L'ouverture d'une enquête fédérale sur le versement de possibles pots-de-vin à d'anciens responsables guinéens pour remporter des concessions minières conduit le FBI à se lancer aux trousses de M. Steinmetz. Une prétendue tentative de corruption, en avril, en Floride de l'ex-femme d'un dirigeant guinéen conduit à l'arrestation de Frédéric Cilins, un Français associé à M. Steinmetz en Guinée. Pour durer dans le monde minier opaque, les stars doivent rester dans l'ombre. Afin de tenir les journalistes financiers trop fouineurs à l'écart de ses affaires, M. Steinmetz a embauché les avocats les plus teigneux de Genève comme de Londres.
"PAS DE SQUELETTE DANS LE PLACARD""Il n'y a pas de squelette dans le placard. Notre compagnie ne soudoie pas les hommes politiques", a-t-il déclaré dans l'une de ses rares interviews, publiée le 30 juin par le quotidien israélien Yedioth Ahronoth. L'intéressé dément en bloc les accusations de corruption des Etats-Unis et évoque une tentative d'extorsion de la part du chef de l'Etat guinéen, qualifié d'"excessif" et de "corrompu". L'affaire a braqué les projecteurs sur l'empire bâti par ce fils de l'un des fondateurs de l'industrie diamantaire d'Israël. Après son service militaire, "Beny" s'installe à Anvers, où il excelle grâce à la protection de la De Beers, la compagnie sud-africaine qui contrôlait le marché des gemmes brutes jusqu'au début des années 2000. M. Steinmetz est l'un des clients privilégiés de ce qui était alors un monopole secret et puissant surnommé "le Syndicat". L'Afrique est un paradis pour ces diamantaires sans foi ni loi. Les dirigeants de Namibie, de Sierra Leone ou d'Angola accueillent les bras ouverts ces entrepreneurs israéliens, mais aussi libanais, sud-africains ou russes. Des joueurs qui, motivés par l'appât du gain, arrangent sans cesse les cartes de la combinaison gagnante.

Consigne:
Recopiez tel quel tout le passage de l'extrait sur M. Steinmetz, depuis "L'ouverture d'une enquête" jusqu'à "comme de Londres.".

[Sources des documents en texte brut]

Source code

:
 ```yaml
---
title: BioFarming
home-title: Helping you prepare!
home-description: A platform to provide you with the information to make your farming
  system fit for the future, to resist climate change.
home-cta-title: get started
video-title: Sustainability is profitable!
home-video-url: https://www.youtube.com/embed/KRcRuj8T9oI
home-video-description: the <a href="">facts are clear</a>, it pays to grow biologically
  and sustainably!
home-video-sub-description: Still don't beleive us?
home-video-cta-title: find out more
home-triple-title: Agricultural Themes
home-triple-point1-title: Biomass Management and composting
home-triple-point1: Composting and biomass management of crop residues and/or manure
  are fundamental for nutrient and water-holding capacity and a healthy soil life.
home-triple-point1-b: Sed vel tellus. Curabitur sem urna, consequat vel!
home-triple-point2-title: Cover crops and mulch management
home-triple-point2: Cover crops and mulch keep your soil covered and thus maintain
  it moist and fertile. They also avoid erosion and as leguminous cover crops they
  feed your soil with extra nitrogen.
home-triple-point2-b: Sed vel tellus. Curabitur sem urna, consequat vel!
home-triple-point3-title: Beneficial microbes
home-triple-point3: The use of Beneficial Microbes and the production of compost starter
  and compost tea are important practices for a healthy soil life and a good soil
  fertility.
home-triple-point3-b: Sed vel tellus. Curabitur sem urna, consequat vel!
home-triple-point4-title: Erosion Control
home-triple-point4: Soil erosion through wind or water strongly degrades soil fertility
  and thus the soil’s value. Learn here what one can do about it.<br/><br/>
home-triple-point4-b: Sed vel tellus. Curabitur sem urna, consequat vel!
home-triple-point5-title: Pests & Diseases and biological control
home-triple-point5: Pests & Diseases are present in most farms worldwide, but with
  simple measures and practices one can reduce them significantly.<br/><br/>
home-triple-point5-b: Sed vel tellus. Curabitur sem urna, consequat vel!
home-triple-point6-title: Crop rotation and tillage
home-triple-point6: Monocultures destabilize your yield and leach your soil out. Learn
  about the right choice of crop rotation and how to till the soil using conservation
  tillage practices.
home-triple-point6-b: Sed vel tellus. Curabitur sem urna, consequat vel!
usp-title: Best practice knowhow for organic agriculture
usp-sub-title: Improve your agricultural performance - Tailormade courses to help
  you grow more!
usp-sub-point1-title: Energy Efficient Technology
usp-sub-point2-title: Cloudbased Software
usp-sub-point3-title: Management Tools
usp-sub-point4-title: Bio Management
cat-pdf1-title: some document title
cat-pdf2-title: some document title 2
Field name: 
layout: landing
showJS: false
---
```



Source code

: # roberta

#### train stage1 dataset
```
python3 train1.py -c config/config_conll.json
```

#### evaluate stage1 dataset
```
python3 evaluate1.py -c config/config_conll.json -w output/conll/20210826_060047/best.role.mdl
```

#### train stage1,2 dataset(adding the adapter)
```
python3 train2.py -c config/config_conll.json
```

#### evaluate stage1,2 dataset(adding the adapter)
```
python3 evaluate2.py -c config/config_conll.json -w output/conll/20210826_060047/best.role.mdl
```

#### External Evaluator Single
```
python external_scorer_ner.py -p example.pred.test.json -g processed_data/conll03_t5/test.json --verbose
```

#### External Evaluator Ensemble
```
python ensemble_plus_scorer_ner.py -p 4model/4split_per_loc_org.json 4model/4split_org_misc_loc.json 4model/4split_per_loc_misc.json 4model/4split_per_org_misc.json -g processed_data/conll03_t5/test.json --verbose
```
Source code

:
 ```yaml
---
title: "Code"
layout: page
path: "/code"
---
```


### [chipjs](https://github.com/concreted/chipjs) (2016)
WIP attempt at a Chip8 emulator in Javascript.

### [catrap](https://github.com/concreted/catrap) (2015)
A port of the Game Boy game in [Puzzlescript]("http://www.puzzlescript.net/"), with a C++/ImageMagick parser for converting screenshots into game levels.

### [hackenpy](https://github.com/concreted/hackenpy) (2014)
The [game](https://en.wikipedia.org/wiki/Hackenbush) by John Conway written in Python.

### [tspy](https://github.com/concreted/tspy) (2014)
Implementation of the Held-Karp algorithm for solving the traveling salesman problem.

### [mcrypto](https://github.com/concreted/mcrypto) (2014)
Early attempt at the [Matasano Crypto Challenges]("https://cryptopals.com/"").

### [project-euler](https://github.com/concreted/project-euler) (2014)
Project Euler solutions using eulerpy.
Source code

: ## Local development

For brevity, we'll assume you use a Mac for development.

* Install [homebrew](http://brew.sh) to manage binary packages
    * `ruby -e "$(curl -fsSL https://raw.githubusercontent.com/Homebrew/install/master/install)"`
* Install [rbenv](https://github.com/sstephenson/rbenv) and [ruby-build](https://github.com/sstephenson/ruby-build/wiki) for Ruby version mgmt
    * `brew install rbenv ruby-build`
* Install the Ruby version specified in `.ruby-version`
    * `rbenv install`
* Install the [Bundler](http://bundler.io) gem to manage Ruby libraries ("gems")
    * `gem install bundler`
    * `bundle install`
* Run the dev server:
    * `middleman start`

Votre réponse:
L'ouverture d'une enquête fédérale sur le versement de possibles pots-de-vin à d'anciens responsables guinéens pour remporter des concessions minières conduit le FBI à se lancer aux trousses de M. Steinmetz. Une prétendue tentative de corruption, en avril, en Floride de l'ex-femme d'un dirigeant guinéen conduit à l'arrestation de Frédéric Cilins, un Français associé à M. Steinmetz en Guinée. Pour durer dans le monde minier opaque, les stars doivent rester dans l'ombre. Afin de tenir les journalistes financiers trop fouineurs à l'écart de ses affaires, M. Steinmetz a embauché les avocats les plus teigneux de Genève comme de Londres.